If you started your journey of learning about Montessori education by reading the first book you found by Maria Montessori, you might have found it rough going. Some books in our field, especially some by Montessori herself, can be a little hard to get into if you don’t already understand her basic principles. Though she was a gifted writer and presenter, Dr. Montessori was also an Italian woman who grew up during the Victorian era. For some, her style can take some adjustment to enjoy. Also, many books attributed to her may have been compiled at least in part from transcriptions of her lectures. All these factors can discourage Montessori teachers in training from exploring this essential resource fully. Please don’t let that happen. If you want to use Montessori’s discoveries, you really do need to learn from her directly as much as you can.
Here is my first suggestion. Start with a very user-friendly book by a modern Montessori author, such as How to Raise an Amazing Child the Montessori Way by Tim Seldin, or by roaming around our site, Montessori blogs, and other online resources. Get a basic understanding of the prepared environment, the period of the absorbent mind, and the appropriate role for teachers or mentors in Montessori education.
Next, make your first book by Montessori herself, Dr. Montessori’s Own Handbook. This book was actually written for the American public and those starting to use her method in 1912. It will not give you all the insights of later books, but it will give you some very concrete, practical idea of how she implemented her ideas – a great place to start.

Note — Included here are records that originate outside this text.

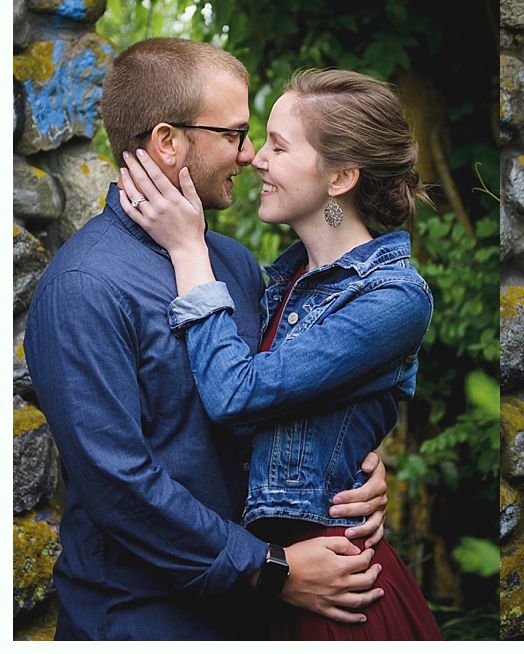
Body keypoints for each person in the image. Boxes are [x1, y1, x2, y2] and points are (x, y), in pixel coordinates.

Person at [24, 38, 390, 641]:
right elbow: (119, 486)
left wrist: (352, 468)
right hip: (144, 620)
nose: (248, 156)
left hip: (258, 619)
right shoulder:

Now I’m sure some people are going to be horrified, but this next suggestion is what has worked well with new teachers and teachers in training. Read The Absorbent Mind by Maria Montessori next but read it backwards, sort of. Start with Chapter 10, Some Thoughts on Language, and read to the end of the book. Then start back with Chapter 1 and read to where you originally started. This book is Montessori’s masterwork and you really must read it. At the same time, even I who have loved it for decades find myself struggling a bit with those first chapters when I reread it (about half a dozen times so far – and I don’t reread books.)

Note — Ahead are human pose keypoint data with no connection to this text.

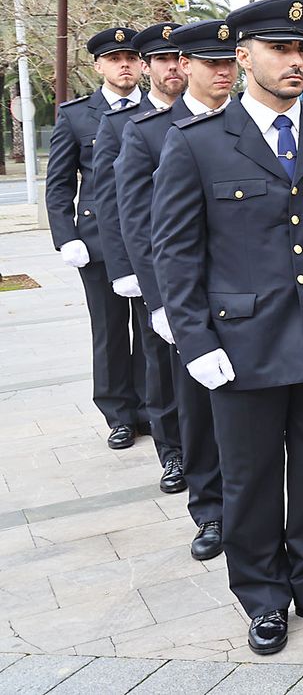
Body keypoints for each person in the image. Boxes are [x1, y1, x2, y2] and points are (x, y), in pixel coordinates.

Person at [152, 0, 303, 655]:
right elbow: (175, 249)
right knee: (250, 476)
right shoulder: (197, 143)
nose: (295, 60)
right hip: (242, 343)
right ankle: (261, 593)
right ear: (244, 56)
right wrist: (195, 340)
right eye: (281, 49)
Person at [119, 19, 236, 562]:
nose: (223, 72)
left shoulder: (250, 125)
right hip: (187, 299)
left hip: (249, 298)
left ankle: (251, 500)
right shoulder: (148, 132)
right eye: (208, 61)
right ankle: (209, 509)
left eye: (229, 60)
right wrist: (161, 301)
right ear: (182, 67)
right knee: (196, 406)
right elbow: (141, 228)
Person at [48, 25, 150, 450]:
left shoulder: (165, 109)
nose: (124, 65)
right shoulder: (76, 115)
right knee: (109, 330)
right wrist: (66, 236)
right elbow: (58, 184)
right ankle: (118, 413)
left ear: (142, 65)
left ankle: (151, 405)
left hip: (148, 239)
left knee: (151, 329)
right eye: (114, 59)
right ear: (99, 66)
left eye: (130, 58)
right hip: (98, 243)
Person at [92, 22, 182, 494]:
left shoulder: (207, 117)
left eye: (178, 58)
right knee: (159, 362)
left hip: (198, 265)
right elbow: (111, 204)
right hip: (149, 264)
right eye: (162, 60)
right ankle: (172, 453)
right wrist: (125, 269)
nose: (172, 67)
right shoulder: (122, 125)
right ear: (146, 67)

Then enjoy her books, Discovery of the Child and The Secret of Childhood. By then you can certainly read The Montessori Method, though most of the content will be very familiar from her later books you will already have read. Her other books will make much more sense if you start with these classics.
And even if you only get as far as Dr. Montessori’s Own Handbook and the last half of The Absorbent Mind, you will still have at least some essential grounding in her approach in her words. Though I can understand why some Montessori training programs do not include reading books by Maria Montessori, this foundation is simply too important for any Montessori teacher or educator to miss.